Beyond helping your visitors navigate your website, which should be the primary focus of any marketing effort, there are many other reasons to use a sitemap.
First, it’s important to understand that there are two types of sitemaps:
HTML sitemaps ostensibly serve website visitors. The sitemaps include every page on the website – from the main pages to lower-level pages.
An HTML sitemap is just a clickable list of pages on a website. In its rawest form, it can be an unordered list of every page on a site – but don’t do that.
This is a great opportunity to create some order out of chaos, so it’s worth making the effort.
XML sitemaps help search engines and spiders discover the pages on your website.
These sitemaps give search engines a website’s URLs and offer data a complete map of all pages on a site. This helps search engines prioritize pages that they will crawl.
There is information within the sitemap that shows page change frequency on one URL versus others on that website, but it is unlikely that this has any effect on rankings.
An XML sitemap is very useful for large websites that might otherwise take a long time for a spider to crawl through the site.

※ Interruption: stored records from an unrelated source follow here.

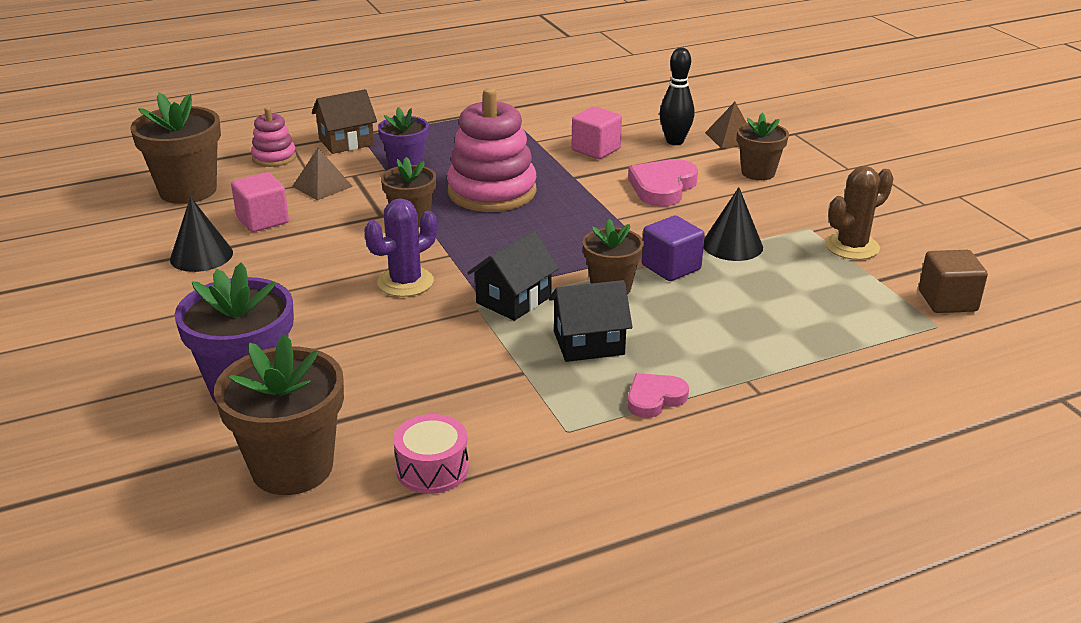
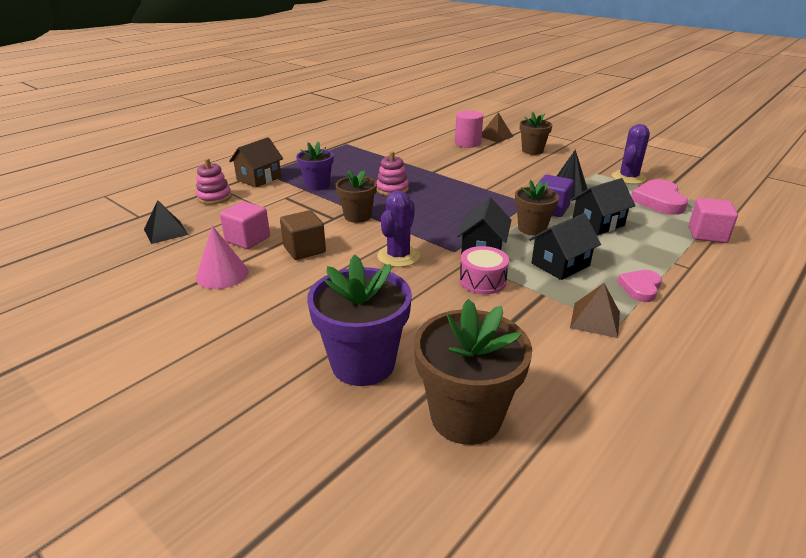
camera: 25 degrees left, 0 degrees up
(188, 191) = (165, 232): brown flower pot -> black pyramid
(201, 256) = (222, 274): black cone -> pink cone
(322, 186) = (270, 208): brown pyramid -> brown pyramid (595, 320)
(432, 469) = (566, 381): pink drum -> pink drum (482, 281)
(492, 192) = (392, 189): pink stacking toy -> pink stacking toy, size x0.52
(596, 149) = (428, 155): pink cube -> pink cube (707, 234)
(662, 187) = (491, 167): pink heart -> pink heart (659, 201)
(675, 141) = (467, 143): black bowling pin -> pink cylinder
(711, 303) = (598, 223): none -> black house
(852, 247) = (628, 178): brown cactus -> purple cactus
(947, 301) = (709, 194): brown cube -> brown cube (304, 249)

Every site has a specific amount of crawl budget allocated to their site, so no search engine will simply crawl every URL the first time it encounters it.

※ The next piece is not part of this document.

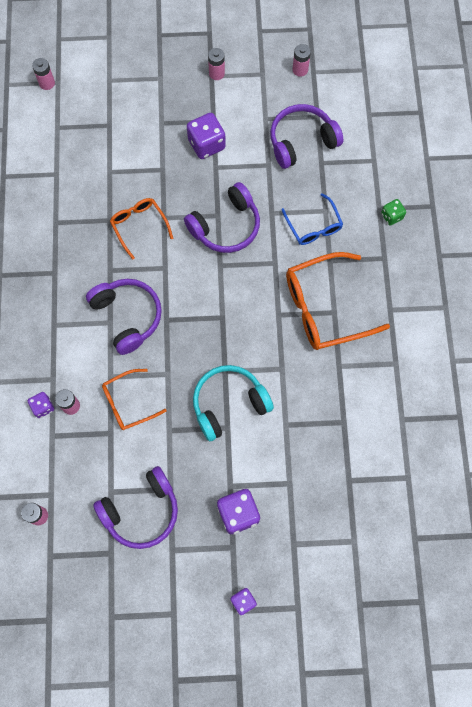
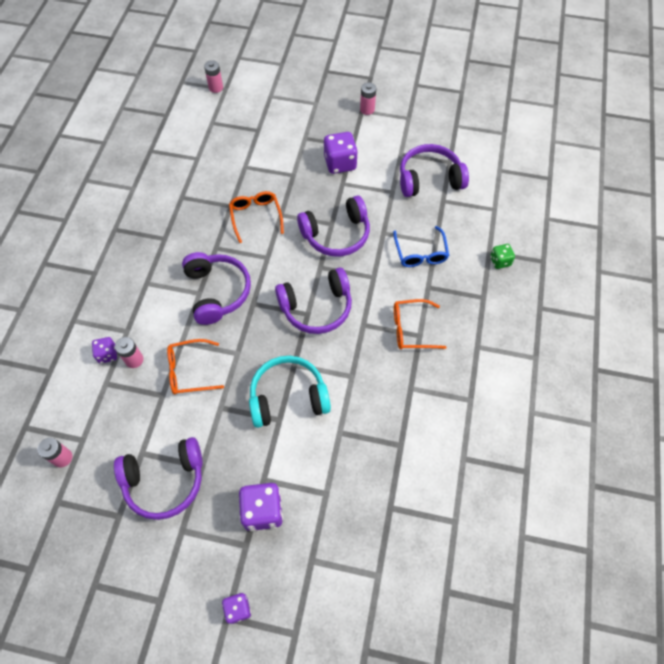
camera: 15 degrees right, 10 degrees down
(229, 308) = (316, 307): none -> purple headphones
(300, 70) = (444, 121): pink battery -> none
(325, 307) = (412, 329): orange glasses -> orange glasses, size x0.57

An XML sitemap is a good way for a search engine to build its queue of the pages it wants to serve.
Think of the HTML sitemap as an architectural blueprint for your website.
The sitemap becomes a project management tool. It oversees the structure and connections between pages and subpages.

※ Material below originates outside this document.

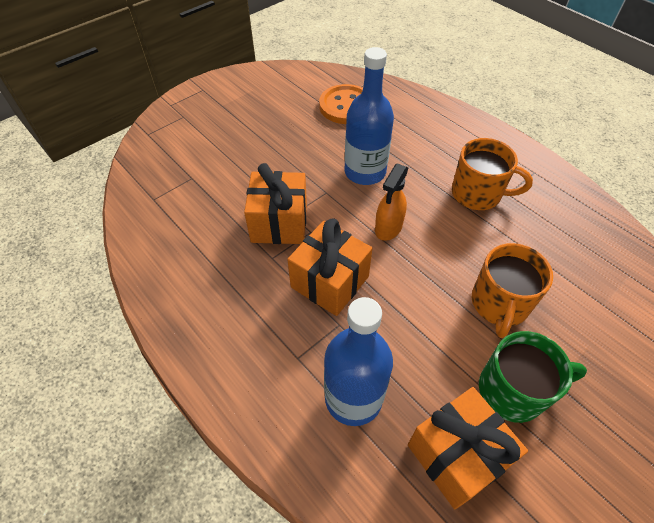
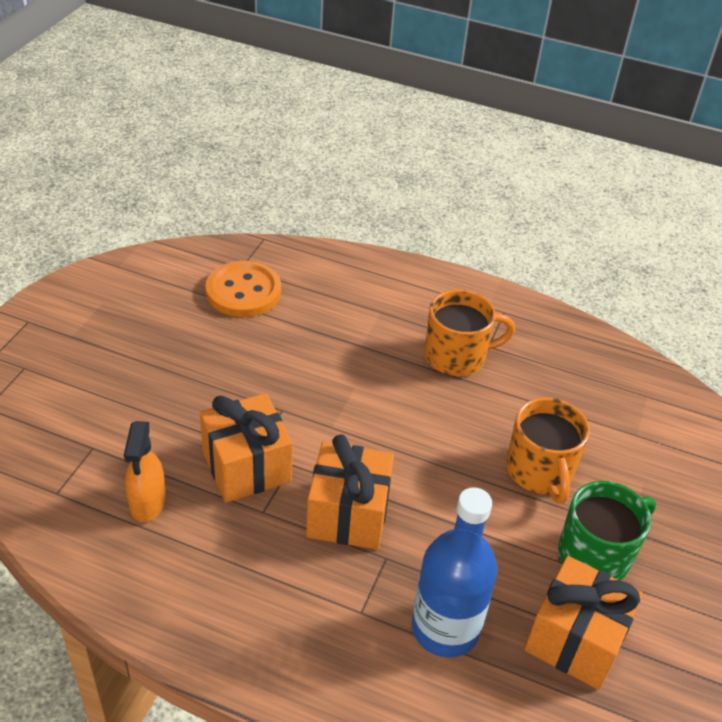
camera: 30 degrees left, 10 degrees down
(365, 172) = (315, 370): blue bottle -> none
(388, 228) = (380, 428): orange spray bottle -> orange spray bottle (147, 502)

As a content-based document, the HTML sitemap serves as a way to further define your website’s specific value.
Enhance this benefit by using SEO to identify the most unique and relevant keywords to include on the sitemap.
You want to help those search engines out in any way you can and take control where you can. The assistance includes finding your content and moving it up in the crawl queue.
With some websites, Google and other search engines may not go through the work of indexing every webpage.